Yedlin ajusta cuentas en el sistema de salud estatal y los autoconvocados retoman la calle
La gota de agua que desbordó el vaso fue el control sorpresivo al personal del Hospital de Niños, que encrespó los ánimos de los autoconvocados de la salud, protagonistas del más duro reclamo en seis años de gestión alperovichista. Pero el pleito es añejo y sólo abrió un nuevo capítulo.
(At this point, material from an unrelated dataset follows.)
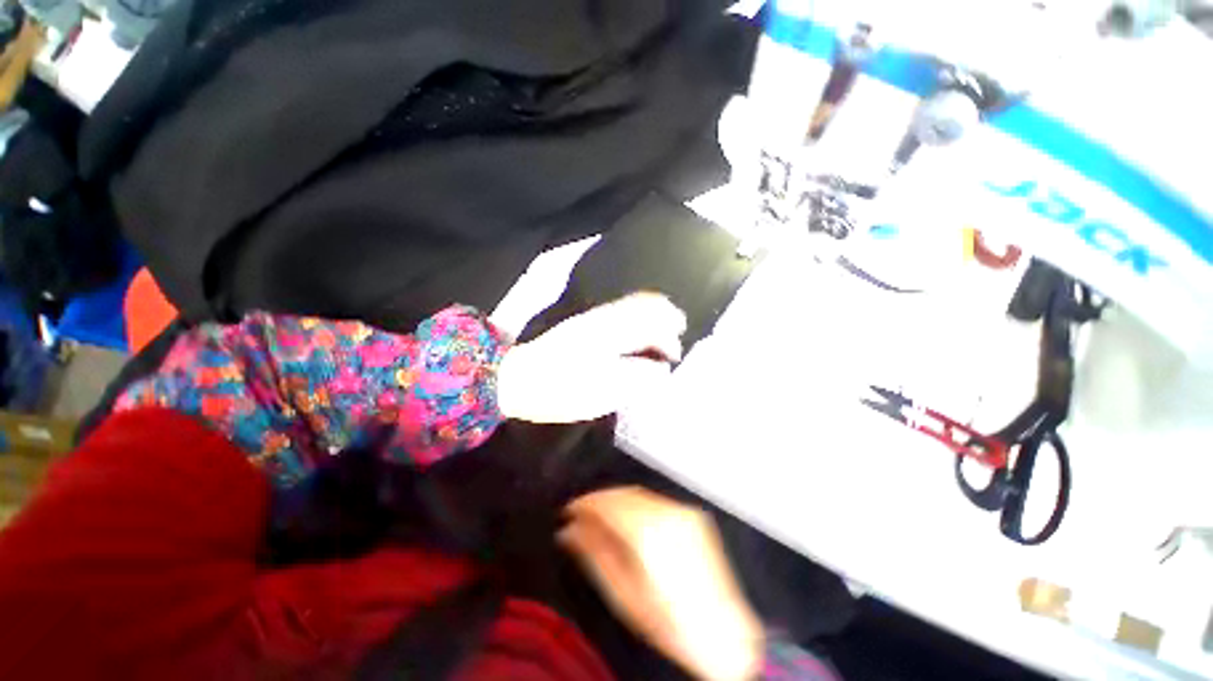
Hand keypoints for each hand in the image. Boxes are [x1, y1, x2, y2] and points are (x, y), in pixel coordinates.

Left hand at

“Siempre que llegan con inspecciones al Hospital de Niños, lo primero que hacen es preguntar por la doctora Di Cola”, dice uno de los voceros del movimiento, para patentizar el clima persecutorio que orienta los pasos de la cúpula del Siprosa, trás la definición del conflicto de la salud del año pasado. Varias de las recientes acciones del ministro de Salud, Pablo Yedlin y de sus más cercanos funcionarios estuvieron direccionadas a cobrar algunas cuentas pendientes de aquella instancia. Así se interpreta el relevo del director del Hospital Padilla, Eugenio Lobo ( quien entre bambalinas fue el gestor de la mediación del Obispo Villalba, del cual es su médico personal). También el posterior desplazamiento de los jefes de personal de la Maternidad y el Hospital de Niños. En la Maternidad la ex jefa de personal estaba citada en el acta por la cual se advertía que dejar las fichas de recien nacidos, en un sector del subsuelo implicaba un riesgo por las inundaciones frecuentes de esa dependencia. Ello fue lo que efectivamente ocurrió , motivando la inutilización de 60 mil historias clínicas de los últimos cinco años de gestión alperovichista. Esta documentación era clave para deslindar responsabilidades en las denuncias de fraude estadístico que involucran al propio hoy ministro de Salud del gobierno nacional, Juan Luis Manzur. También fue puesto en el “freezer” el jefe de mantenimiento de la Maternidad.
Los compromisos surgidos del acta que puso fin al conflicto con los autoconvocados, en muchos casos no se han cumplido y atentos a esta realidad los profesionales y paramédicos han decidido retomar las marchas de antorchas, con una primera movilización para el 22 del corriente. Yedlin - recontra-ratificado por Alperovich- aún no salió del horno del escándalo de la Fundación de Salud ( Funsal) y deberá caminar entre las brasas con este renovado reclamo del personal del Siprosa. Que pondrá una vez más a prueba la llamativa capacidad de resistencia del joven ministro, que sigue siendo al parecer para el Gobernador “el mejor de todos”.